En 2003, l'augmentation de la PPE au profit des travailleurs à temps partiel visait à favoriser le retour à l'emploi dans un plus grand nombre de situations.

Pour 2004, une revalorisation de 4,5 % de la PPE hors indexation des seuils d'une part, et la création d'un acompte de prime pour l'emploi pour certains demandeurs d'emploi et titulaires de minima sociaux qui reprennent une activité professionnelle d'autre part, ont représenté un coût fiscal de 200 millions d'euros.

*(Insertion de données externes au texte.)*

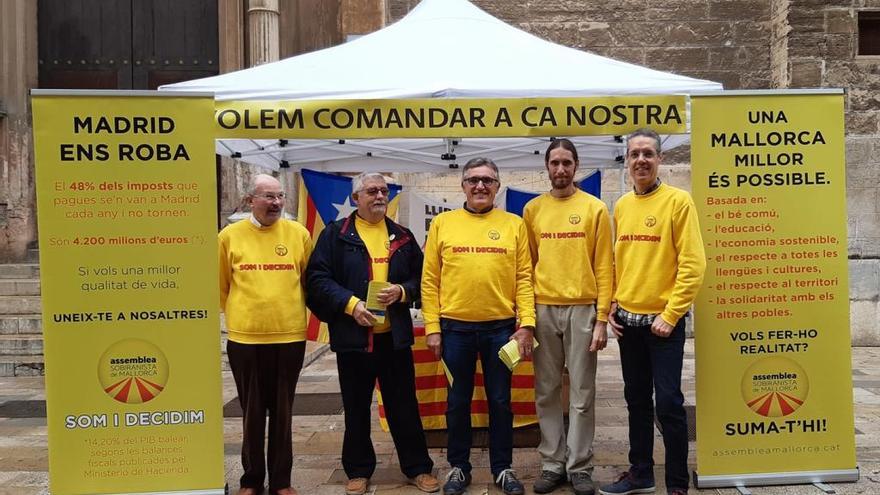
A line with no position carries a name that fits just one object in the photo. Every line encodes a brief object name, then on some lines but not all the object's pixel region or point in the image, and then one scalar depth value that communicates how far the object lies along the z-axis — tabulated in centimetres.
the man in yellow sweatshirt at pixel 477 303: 445
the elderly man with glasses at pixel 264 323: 436
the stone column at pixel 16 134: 1021
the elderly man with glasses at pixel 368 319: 447
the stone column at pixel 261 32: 993
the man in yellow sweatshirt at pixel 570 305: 445
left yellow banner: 429
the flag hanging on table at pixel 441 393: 546
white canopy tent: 472
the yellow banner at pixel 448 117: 459
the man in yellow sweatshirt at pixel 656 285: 421
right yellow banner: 457
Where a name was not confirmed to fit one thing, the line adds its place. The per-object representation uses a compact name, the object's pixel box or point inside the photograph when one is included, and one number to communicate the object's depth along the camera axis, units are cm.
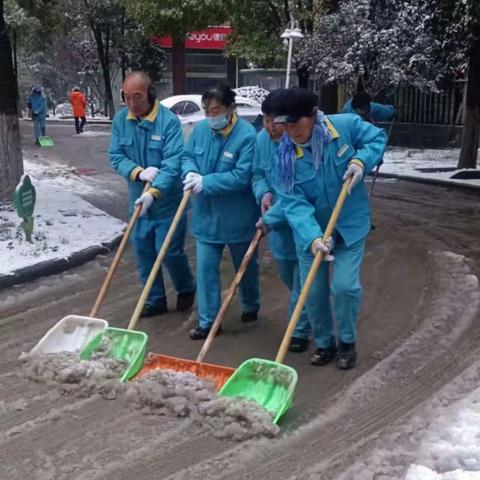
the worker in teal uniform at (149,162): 555
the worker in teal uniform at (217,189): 518
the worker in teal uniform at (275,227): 506
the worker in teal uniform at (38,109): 2034
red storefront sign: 3806
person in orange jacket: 2403
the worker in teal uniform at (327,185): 444
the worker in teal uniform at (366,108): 896
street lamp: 1120
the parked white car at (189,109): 1617
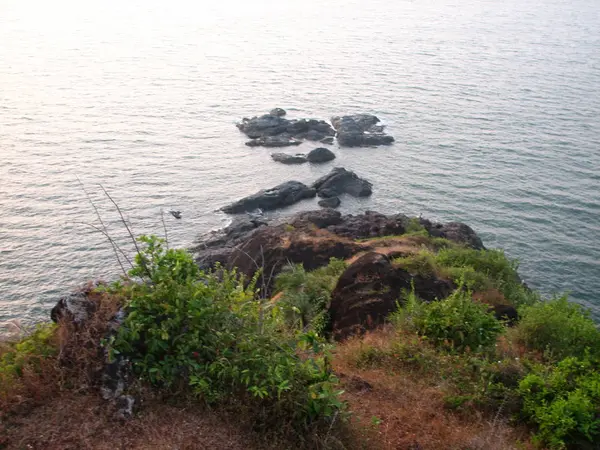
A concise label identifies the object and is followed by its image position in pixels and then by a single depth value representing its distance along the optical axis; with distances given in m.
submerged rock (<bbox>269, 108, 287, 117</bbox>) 59.50
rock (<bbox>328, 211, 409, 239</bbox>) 33.82
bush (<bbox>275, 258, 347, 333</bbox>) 17.88
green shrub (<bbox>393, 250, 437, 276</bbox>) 19.81
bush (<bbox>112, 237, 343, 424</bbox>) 8.81
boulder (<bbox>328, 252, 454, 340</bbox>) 16.64
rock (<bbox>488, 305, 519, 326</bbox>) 17.22
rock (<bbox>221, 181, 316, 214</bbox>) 41.59
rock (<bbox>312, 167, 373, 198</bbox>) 43.65
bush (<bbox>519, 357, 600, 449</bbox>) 10.26
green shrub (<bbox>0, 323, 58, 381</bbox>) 9.09
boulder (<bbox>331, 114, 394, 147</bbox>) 53.66
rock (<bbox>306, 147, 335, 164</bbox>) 49.59
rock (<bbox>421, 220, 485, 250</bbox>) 34.62
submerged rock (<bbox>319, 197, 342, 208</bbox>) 42.00
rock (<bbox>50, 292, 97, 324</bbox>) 9.40
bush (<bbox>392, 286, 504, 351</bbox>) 13.35
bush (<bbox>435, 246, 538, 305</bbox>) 21.19
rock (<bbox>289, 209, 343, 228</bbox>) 35.88
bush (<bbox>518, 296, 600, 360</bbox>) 14.40
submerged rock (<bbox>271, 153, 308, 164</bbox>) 49.53
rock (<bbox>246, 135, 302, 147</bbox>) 53.22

Pour 2005, l'article 3 du projet de loi de finances prévoit simplement de rehausser les limites et les seuils de revenus servant au calcul de la prime pour l'emploi afin de tenir compte de l'évolution des prix et des bas salaires.

Votre rapporteur spécial observe cependant que l'effet de ces mesures sur l'offre d'emploi risque d'être réduit par la perception limitée qu'en peuvent avoir a priori les bénéficiaires potentiels, ceux dont on veut encourager le retour à l'emploi, compte tenu de la complexité du calcul de la PPE et de sa déconnexion du salaire versé. Il ajoute que le retour à l'emploi doit s'accompagner d'une politique d'offre d'emplois dynamique qui, aujourd'hui, est loin d'être assurée.

(2) La revalorisation du SMIC

L' augmentation du SMIC horaire programmée par la loi « Fillon » s'achèvera au 1 er juillet 2005, avec une nouvelle augmentation de plus de 5 %. Au total, en termes réels, l'augmentation du SMIC ressort à 11,4 % sur la période de convergence du SMIC et des garanties mensuelles de rémunération (GMR), du 1 er juillet 2003 au 1 er juillet 2005.

(3) La fin du « SMIC hôtelier »

Dans le secteur des hôtels, cafés et restaurants, la suppression du « SMIC hôtelier », décidée par la profession et permise par les exonérations de charges mises en place par l'article 10 de la loi du 9 août 2004 relative au soutien à la consommation et à l'investissement, débouche sur une augmentation supplémentaire du salaire brut minimum du secteur de 128 euros par mois, représentant 5,8 % du revenu disponible pour les salariés.

(4) La fermeture progressive des dispositifs de préretraite

Le resserrement des conditions d'accès aux dispositifs de préretraites financés par l'Etat participe du souci de relever le taux d'activité des salariés de plus de 55 ans, qui est particulièrement faible en France.

L'objectif est de recentrer les mesures sur les salariés ayant connu des conditions de travail pénibles, ou situés dans les bassins d'emploi en difficulté.

* 18 Pour les entreprises de 10 salariés et plus, les obligations financières des employeurs sont portées de 1,5 % à 1,6 % de la masse salariale ; pour les entreprises de moins de 10  salariés, la contribution est portée de 0,25 % à 0,55 % de la masse salariale.

* 19 Au sens économique, c'est-à-dire l'offre des travailleurs (sur le marché du travail), qui se trouvent, au sens habituel, être « demandeurs d'emploi ».